Water flows out of a big tank along a tube bent at right angles; inside radius of the tube is equal to r=0.50 cm The length of the horizontal section of the  tube is equal to  $l=22cm$ The water flow rate is $Q=0.50$ litres per second. Find the moment of reaction  forces of flowing water, acting on the tube’s walls,  relative to the point O. (in Nm) 

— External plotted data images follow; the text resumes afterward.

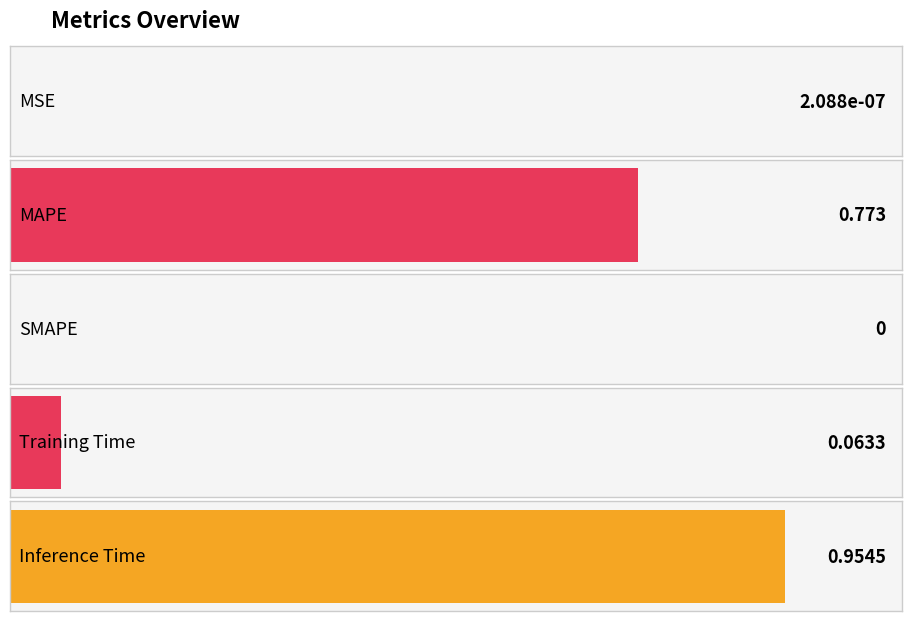

Count the number of data series in this chart.

1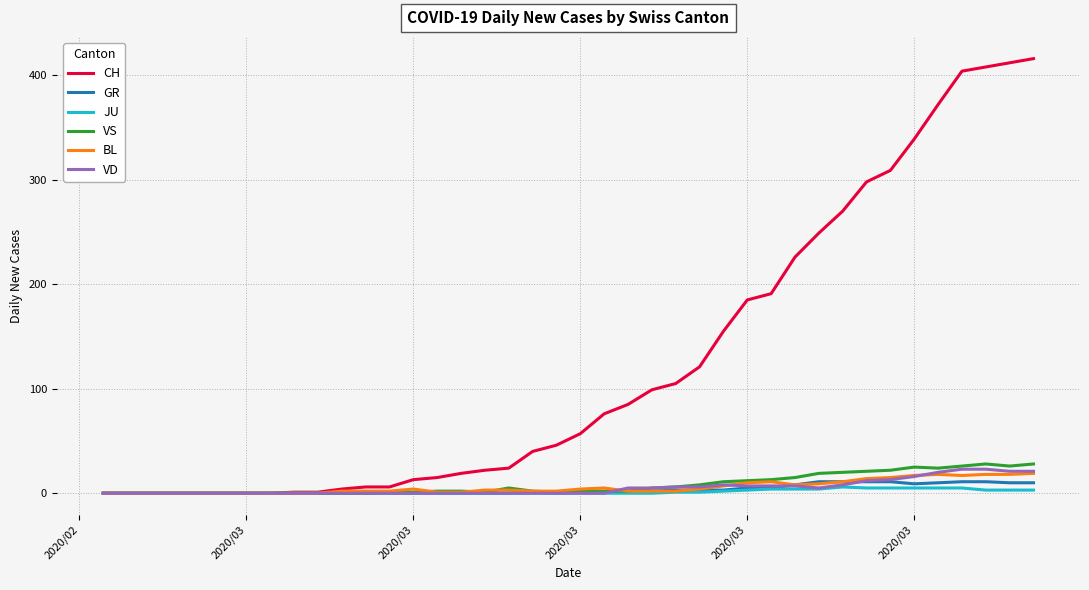

What is the maximum value shown in the chart?

416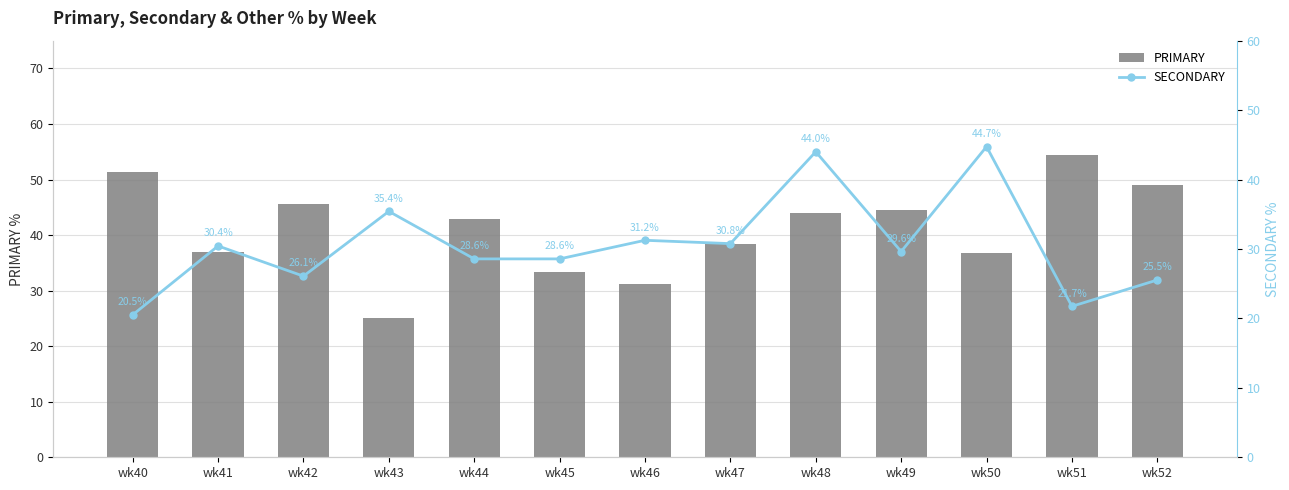

Is it true that SECONDARY equals 28.6 at wk44?

True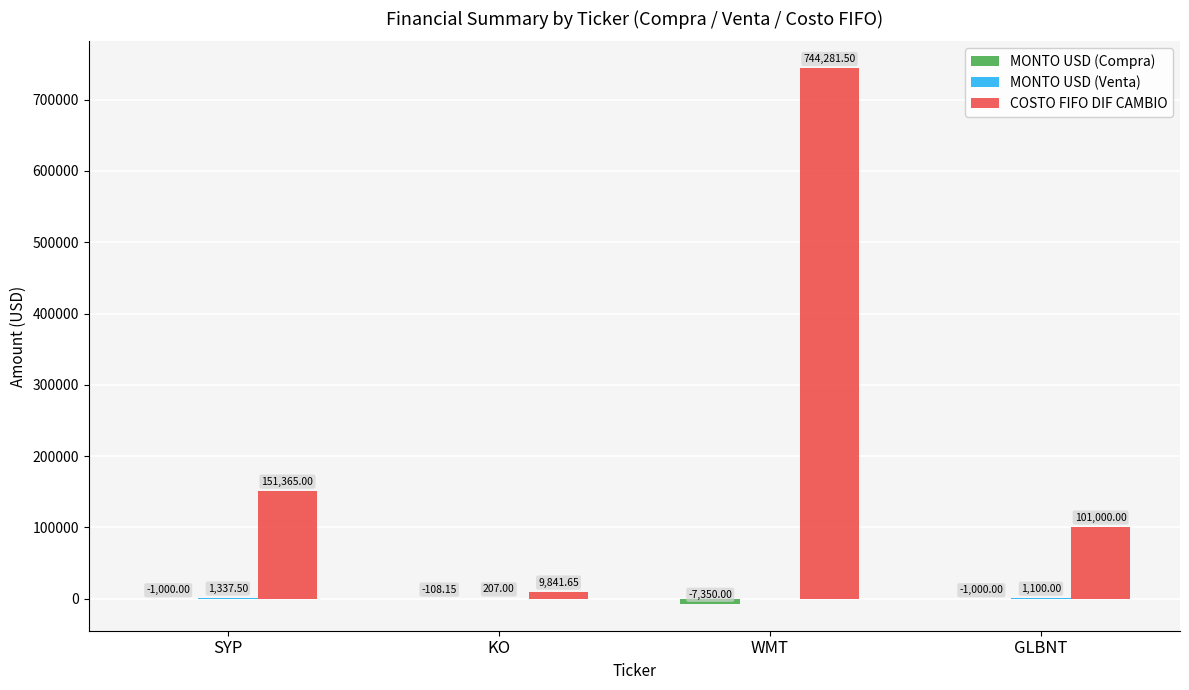

Which series changed the most between SYP and WMT?

COSTO FIFO DIF CAMBIO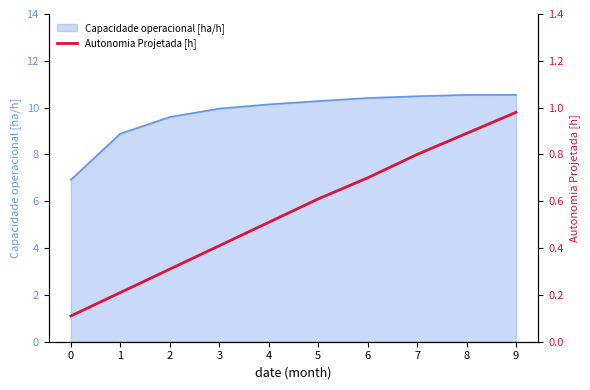

List the labels in order of value, largest first.

9, 8, 7, 6, 5, 4, 3, 2, 1, 0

Water flows through the tube with velocity  $v=\frac{Q}{A}.$
  At the bend, the velocity vector changes from  horizontal  $\left(\hat{i}\right)$ to vertical $(-\widehat{j})$ direction  The momentum vector of the flowing water  changes at the bend. There is a force  on the flowing water by the bend.  From Newton’s third law of motion the reaction of this  force acts on the tube at the bend. You need the  moment of this force on the tube relative to point O. The change in momentum of mass $\Delta m$  of liquid as it passes through the bend, 
 

$\Delta \overrightarrow{P}={\overrightarrow{P}}_f-{\overrightarrow{P}}_i=\Delta mv(-\widehat{j})-\Delta mv\widehat{i}=-\Delta mv\widehat{i}-\Delta mv\widehat{j}$

 Or   $\overrightarrow{F}=\frac{\Delta P}{\Delta t}=-v\frac{\Delta m}{\Delta t}\widehat{i}-v\frac{\Delta m}{\Delta t}\widehat{j}$
  $=-v\left(\rho A\frac{v\Delta t}{\Delta t}\right)\widehat{i}-v\left(\rho A\frac{v\Delta t}{\Delta t}\right)\widehat{j}=-\rho A{v}^2\widehat{i}-\rho A{v}^2\widehat{j}.$
 The reaction force $\overrightarrow{F}\text{'}$  on the tube at bend point is equal to  $=-\overrightarrow{F}$
 Therefore $\overrightarrow{F}\text{'}=\rho \pi r^2{v}^2\widehat{i}+\rho \pi r^2{v}^2\widehat{j}.$,  
 Moment of the force $\overrightarrow{F}\text{'}$  about O is $\overrightarrow{\tau }=\overrightarrow{l}\times (\overrightarrow{F}\text{'})=\left(l\widehat{i}\right)\times (\rho \pi r^2{v}^2\widehat{i}+\rho \pi r^2{v}^2\widehat{j})$

$=\rho \pi r^2{v}^{2}l\widehat{k}. \dots .\left(1\right) (v=\frac{Q}{A}=\frac{Q}{\pi r^2})$

$$\begin{gathered} \overrightarrow{\tau }=\rho \pi r^2{v}^{2}l\widehat{k} \Rightarrow \tau =\rho \pi r^{2}l{\left(\frac{Q}{\pi r^2}\right)}^2=\frac{\rho Q^{2}l}{\pi r^2}. \\ =\frac{1.0\times {10}^3\times {(0.50\times {10}^{-3})}^2\times 0.22}{3.14\times {(0.50\times {10}^{-2})}^2}=0.7Nm \end{gathered}$$